From the first line of the records below through the line containing "Comida y Dulces", copy everything exactly and nothing more.

§ **Available data**
● ● ● ● ● ● ●

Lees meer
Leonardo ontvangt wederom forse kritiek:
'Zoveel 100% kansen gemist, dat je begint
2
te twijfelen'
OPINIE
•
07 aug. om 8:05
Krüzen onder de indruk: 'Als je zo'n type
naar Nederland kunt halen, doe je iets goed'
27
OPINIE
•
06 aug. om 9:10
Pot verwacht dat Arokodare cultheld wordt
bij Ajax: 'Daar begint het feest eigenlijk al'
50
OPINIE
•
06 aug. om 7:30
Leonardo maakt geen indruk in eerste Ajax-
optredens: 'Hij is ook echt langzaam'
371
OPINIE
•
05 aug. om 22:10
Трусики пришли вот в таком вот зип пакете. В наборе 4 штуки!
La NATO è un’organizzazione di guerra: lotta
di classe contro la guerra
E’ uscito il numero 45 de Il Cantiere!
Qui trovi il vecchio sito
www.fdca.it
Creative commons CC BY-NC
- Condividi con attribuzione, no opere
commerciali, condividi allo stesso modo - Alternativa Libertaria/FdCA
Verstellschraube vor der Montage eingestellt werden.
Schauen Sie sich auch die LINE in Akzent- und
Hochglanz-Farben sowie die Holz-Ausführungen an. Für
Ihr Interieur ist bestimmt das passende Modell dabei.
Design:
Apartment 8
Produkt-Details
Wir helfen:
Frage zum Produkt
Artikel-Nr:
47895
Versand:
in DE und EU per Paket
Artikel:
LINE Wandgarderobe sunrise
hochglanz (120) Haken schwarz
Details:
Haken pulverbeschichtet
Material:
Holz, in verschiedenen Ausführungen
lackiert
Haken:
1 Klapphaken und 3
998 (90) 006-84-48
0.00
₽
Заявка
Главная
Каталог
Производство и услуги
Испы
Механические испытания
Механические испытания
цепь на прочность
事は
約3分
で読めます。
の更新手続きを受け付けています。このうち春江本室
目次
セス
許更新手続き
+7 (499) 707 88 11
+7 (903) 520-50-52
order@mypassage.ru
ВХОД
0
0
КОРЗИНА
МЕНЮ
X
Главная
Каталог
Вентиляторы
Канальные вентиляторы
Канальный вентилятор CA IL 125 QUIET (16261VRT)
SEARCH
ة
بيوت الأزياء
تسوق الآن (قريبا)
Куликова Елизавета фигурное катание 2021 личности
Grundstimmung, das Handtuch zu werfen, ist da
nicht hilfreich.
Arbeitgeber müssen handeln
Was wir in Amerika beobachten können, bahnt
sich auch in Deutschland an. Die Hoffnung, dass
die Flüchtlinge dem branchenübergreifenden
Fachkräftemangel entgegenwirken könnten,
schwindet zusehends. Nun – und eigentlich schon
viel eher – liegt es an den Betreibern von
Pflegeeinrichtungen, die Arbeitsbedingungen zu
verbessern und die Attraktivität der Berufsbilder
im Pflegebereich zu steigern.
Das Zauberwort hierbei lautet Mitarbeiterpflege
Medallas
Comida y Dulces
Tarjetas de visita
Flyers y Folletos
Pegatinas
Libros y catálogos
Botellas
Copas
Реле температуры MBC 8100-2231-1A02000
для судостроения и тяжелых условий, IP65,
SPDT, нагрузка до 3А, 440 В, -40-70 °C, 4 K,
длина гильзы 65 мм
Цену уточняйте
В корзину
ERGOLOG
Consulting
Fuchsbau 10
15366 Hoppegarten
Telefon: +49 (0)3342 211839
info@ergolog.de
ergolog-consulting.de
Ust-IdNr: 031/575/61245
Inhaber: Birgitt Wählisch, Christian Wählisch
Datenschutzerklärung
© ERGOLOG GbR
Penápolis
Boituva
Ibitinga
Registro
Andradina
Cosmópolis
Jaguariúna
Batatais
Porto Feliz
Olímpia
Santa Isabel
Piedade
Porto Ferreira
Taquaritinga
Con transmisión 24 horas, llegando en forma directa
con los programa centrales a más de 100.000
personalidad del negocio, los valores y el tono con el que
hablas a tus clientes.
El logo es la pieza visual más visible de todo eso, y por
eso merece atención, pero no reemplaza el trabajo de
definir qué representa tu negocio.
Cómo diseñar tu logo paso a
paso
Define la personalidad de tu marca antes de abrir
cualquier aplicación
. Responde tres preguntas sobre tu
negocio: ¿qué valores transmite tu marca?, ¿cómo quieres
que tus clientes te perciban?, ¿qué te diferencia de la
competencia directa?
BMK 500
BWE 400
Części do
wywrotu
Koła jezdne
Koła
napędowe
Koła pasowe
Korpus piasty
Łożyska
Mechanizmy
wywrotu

● ● ● ● ● ● ●

§ **Finished exercise**
Lees meer
Leonardo ontvangt wederom forse kritiek:
'Zoveel 100% kansen gemist, dat je begint
2
te twijfelen'
OPINIE
•
07 aug. om 8:05
Krüzen onder de indruk: 'Als je zo'n type
naar Nederland kunt halen, doe je iets goed'
27
OPINIE
•
06 aug. om 9:10
Pot verwacht dat Arokodare cultheld wordt
bij Ajax: 'Daar begint het feest eigenlijk al'
50
OPINIE
•
06 aug. om 7:30
Leonardo maakt geen indruk in eerste Ajax-
optredens: 'Hij is ook echt langzaam'
371
OPINIE
•
05 aug. om 22:10
Трусики пришли вот в таком вот зип пакете. В наборе 4 штуки!
La NATO è un’organizzazione di guerra: lotta
di classe contro la guerra
E’ uscito il numero 45 de Il Cantiere!
Qui trovi il vecchio sito
www.fdca.it
Creative commons CC BY-NC
- Condividi con attribuzione, no opere
commerciali, condividi allo stesso modo - Alternativa Libertaria/FdCA
Verstellschraube vor der Montage eingestellt werden.
Schauen Sie sich auch die LINE in Akzent- und
Hochglanz-Farben sowie die Holz-Ausführungen an. Für
Ihr Interieur ist bestimmt das passende Modell dabei.
Design:
Apartment 8
Produkt-Details
Wir helfen:
Frage zum Produkt
Artikel-Nr:
47895
Versand:
in DE und EU per Paket
Artikel:
LINE Wandgarderobe sunrise
hochglanz (120) Haken schwarz
Details:
Haken pulverbeschichtet
Material:
Holz, in verschiedenen Ausführungen
lackiert
Haken:
1 Klapphaken und 3
998 (90) 006-84-48
0.00
₽
Заявка
Главная
Каталог
Производство и услуги
Испы
Механические испытания
Механические испытания
цепь на прочность
事は
約3分
で読めます。
の更新手続きを受け付けています。このうち春江本室
目次
セス
許更新手続き
+7 (499) 707 88 11
+7 (903) 520-50-52
order@mypassage.ru
ВХОД
0
0
КОРЗИНА
МЕНЮ
X
Главная
Каталог
Вентиляторы
Канальные вентиляторы
Канальный вентилятор CA IL 125 QUIET (16261VRT)
SEARCH
ة
بيوت الأزياء
تسوق الآن (قريبا)
Куликова Елизавета фигурное катание 2021 личности
Grundstimmung, das Handtuch zu werfen, ist da
nicht hilfreich.
Arbeitgeber müssen handeln
Was wir in Amerika beobachten können, bahnt
sich auch in Deutschland an. Die Hoffnung, dass
die Flüchtlinge dem branchenübergreifenden
Fachkräftemangel entgegenwirken könnten,
schwindet zusehends. Nun – und eigentlich schon
viel eher – liegt es an den Betreibern von
Pflegeeinrichtungen, die Arbeitsbedingungen zu
verbessern und die Attraktivität der Berufsbilder
im Pflegebereich zu steigern.
Das Zauberwort hierbei lautet Mitarbeiterpflege
Medallas
Comida y Dulces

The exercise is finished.